**To do:**
After reading the data below, copy out every line that contains the word "Table".
Data in this exercise below:
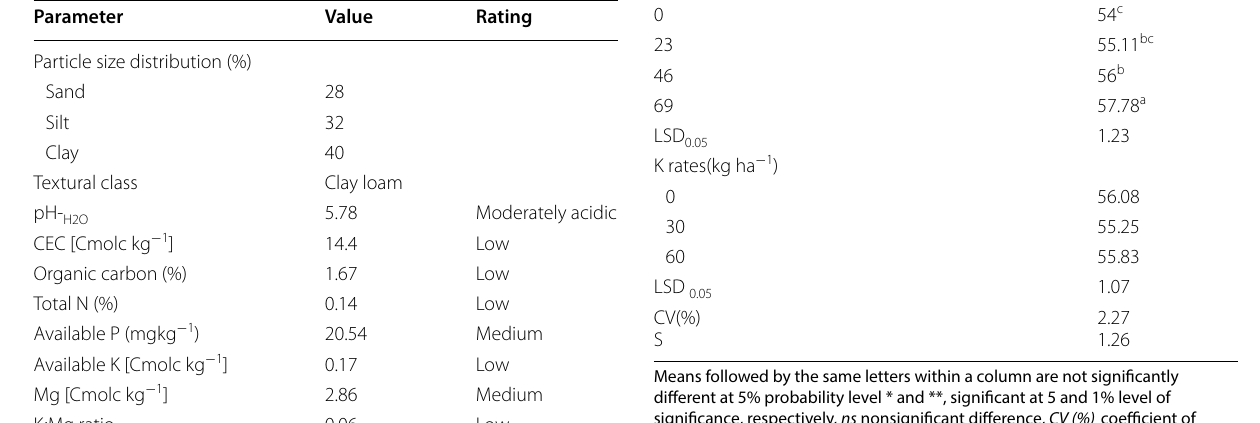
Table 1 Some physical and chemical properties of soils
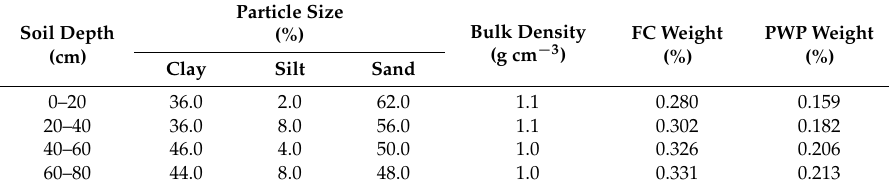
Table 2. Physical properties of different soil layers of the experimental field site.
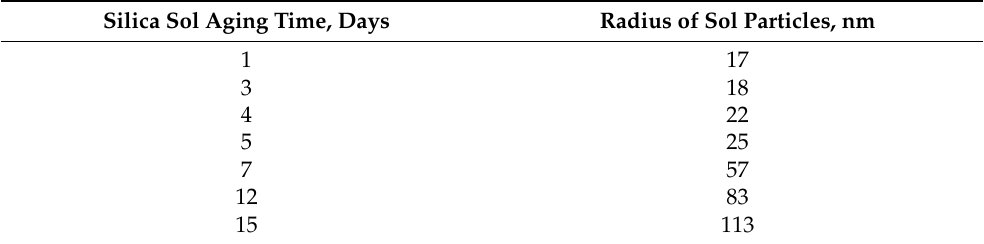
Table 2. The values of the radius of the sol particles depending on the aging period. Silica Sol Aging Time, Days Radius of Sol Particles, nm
End of Data in this exercise.
Data in this exercise below:
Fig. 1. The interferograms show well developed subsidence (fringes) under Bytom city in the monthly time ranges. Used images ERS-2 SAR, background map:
End of Data in this exercise.
**Answer section:**
Table 1 Some physical and chemical properties of soils
Table 2. Physical properties of different soil layers of the experimental field site.
Table 2. The values of the radius of the sol particles depending on the aging period. Silica Sol Aging Time, Days Radius of Sol Particles, nm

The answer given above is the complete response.